Dante is quiet for a long moment, his hand resting on Rosalina's ankle beneath the hospital blanket. When he finally speaks, his voice is thick with emotion.

"My father told me I was too soft to lead. Too emotional. Too much like my mother." He pauses, swallowing hard. "He said those things like they were weaknesses. But watching Rosalina today, seeing the strength it takes to love someone completely—I understand now that he was wrong. Emotion is not weakness. Love is not softness. They are the things that make us willing to fight, willing to protect, willing to die if necessary."

"Giovanni is still going to be a problem," I point out, because we cannot ignore the reality of Dante's father forever. "When he finds out about Maggie, about the marriage being real now?—"

"Let him be a problem," Dante says, and there is steel in his voice. "I have spent my whole life trying to earn his approval. I am done. My family is here—Rosalina, Maggie, you two. Everything else is secondary."

"He will try to use Maggie as leverage," Luca warns. "Try to force you to choose between your father's legacy and your daughter."

"Then he will learn that it is not a choice," Dante says simply. "Maggie comes first. Always. The Salvatore empire, the mafia politics, my father's expectations—none of it matters more than protecting my daughter."

Our daughter, I think, but I don’t correct him. Because right now, in this moment of fierce paternal protectiveness, Dante needs to claim her. Needs to make that declaration a priority.

Later, when we are home and settled and the reality of parenthood sets in, we will go back to calling her ours.

The nurse returns with Maggie, now swaddled in a pink blanket and wearing a tiny knit cap. "She is all checked out," the nurse says cheerfully. "Perfectly healthy. Ten fingers, ten toes, strong lungs—which you will discover soon enough when she wants to be fed."

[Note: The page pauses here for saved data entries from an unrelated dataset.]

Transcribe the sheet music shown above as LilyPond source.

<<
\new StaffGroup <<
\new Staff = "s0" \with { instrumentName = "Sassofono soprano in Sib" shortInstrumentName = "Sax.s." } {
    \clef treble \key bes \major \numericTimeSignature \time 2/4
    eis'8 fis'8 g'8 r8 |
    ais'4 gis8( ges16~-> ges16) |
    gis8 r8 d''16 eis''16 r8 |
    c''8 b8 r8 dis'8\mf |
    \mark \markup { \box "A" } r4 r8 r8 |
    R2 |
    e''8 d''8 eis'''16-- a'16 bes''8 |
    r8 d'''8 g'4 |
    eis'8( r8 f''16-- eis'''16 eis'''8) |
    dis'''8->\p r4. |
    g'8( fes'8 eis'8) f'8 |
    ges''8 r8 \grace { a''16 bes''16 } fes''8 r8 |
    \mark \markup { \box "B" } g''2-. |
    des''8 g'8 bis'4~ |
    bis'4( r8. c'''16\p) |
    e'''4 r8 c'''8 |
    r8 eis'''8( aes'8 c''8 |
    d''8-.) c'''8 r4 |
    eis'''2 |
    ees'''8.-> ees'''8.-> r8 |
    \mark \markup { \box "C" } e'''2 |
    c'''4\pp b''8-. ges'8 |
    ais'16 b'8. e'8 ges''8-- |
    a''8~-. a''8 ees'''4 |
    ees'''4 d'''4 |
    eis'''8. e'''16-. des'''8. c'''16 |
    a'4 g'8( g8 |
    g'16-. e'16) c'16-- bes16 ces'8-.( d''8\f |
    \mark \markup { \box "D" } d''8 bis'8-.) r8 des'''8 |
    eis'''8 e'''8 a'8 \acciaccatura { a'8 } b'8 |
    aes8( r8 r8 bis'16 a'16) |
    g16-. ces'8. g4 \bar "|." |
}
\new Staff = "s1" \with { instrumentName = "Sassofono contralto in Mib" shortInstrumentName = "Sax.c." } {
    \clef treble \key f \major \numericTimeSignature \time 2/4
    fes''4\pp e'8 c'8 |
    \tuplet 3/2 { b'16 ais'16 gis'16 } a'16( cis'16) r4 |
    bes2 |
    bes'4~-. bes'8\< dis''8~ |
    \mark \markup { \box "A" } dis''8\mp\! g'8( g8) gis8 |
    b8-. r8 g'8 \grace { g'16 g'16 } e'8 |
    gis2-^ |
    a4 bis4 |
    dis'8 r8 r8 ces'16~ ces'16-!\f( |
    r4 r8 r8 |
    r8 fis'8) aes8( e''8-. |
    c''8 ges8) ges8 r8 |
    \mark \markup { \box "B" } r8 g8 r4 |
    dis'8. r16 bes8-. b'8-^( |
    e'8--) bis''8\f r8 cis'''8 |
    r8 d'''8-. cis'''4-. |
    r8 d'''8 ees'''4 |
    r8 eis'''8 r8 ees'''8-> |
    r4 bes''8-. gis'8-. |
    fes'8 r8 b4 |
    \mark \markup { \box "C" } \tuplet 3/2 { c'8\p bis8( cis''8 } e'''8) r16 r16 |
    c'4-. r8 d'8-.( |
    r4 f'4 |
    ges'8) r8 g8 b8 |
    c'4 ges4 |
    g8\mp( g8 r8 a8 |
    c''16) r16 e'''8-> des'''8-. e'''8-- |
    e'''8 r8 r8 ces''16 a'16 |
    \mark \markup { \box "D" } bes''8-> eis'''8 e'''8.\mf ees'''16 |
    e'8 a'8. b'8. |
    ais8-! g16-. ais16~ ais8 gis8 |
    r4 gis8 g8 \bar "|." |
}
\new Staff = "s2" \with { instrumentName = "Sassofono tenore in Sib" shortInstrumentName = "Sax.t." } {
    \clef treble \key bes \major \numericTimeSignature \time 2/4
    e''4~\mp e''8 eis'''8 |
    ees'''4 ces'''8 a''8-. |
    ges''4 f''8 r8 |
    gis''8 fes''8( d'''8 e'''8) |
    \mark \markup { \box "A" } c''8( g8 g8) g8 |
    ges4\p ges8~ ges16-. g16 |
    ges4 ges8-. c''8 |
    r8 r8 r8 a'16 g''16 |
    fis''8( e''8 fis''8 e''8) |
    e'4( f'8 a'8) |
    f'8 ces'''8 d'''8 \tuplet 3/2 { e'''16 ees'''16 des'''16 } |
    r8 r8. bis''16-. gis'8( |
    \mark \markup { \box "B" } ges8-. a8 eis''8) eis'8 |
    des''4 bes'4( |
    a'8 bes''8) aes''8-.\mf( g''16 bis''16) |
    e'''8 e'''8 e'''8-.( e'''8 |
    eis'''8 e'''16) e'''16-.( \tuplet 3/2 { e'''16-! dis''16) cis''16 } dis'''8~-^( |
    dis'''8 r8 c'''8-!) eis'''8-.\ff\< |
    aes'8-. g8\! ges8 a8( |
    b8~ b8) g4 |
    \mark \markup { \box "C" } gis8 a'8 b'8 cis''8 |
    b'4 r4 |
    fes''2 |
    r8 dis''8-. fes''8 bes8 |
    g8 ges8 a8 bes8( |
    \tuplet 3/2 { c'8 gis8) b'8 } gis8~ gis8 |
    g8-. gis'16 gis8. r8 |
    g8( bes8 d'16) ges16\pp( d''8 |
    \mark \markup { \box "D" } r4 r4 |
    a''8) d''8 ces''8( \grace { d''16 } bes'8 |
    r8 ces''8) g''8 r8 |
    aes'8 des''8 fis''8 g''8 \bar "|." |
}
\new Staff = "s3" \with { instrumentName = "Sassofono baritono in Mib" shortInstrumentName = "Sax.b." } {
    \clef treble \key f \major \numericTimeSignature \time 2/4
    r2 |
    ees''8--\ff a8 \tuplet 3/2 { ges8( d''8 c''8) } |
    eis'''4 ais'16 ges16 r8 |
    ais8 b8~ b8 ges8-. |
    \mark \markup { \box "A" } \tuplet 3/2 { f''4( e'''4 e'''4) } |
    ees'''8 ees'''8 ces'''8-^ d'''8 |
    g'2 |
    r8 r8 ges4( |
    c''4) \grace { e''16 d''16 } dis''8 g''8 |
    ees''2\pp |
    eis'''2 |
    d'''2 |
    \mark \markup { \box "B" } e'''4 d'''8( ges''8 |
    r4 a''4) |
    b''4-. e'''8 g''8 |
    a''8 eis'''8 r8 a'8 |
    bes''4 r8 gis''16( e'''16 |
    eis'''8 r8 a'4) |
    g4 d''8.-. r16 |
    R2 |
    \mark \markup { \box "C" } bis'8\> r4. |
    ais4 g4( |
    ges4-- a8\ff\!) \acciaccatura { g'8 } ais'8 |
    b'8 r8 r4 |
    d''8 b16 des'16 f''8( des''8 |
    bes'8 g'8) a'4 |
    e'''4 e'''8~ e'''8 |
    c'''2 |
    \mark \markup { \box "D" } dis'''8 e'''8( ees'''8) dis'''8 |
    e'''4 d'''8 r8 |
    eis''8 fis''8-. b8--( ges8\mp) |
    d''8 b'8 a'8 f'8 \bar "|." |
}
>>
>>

I take Maggie carefully, cradling her against my chest, and she makes a small snuffling sound that might be the most perfect noise I have ever heard.

"I am going to teach you everything," I tell her quietly, knowing she cannot understand me but needing to say it anyway. "How to protect yourself. How to fight. How to be strong and fierce and unafraid. But I am also going to make sure you know you are loved. That you are safe. That you never have to be a weapon unless you choose to be."

"We are going to spoil her rotten," Luca says, moving to stand beside me, one finger tracing the curve of Maggie's tiny ear. "She is going to have everything. Every toy, every opportunity, every advantage we can give her."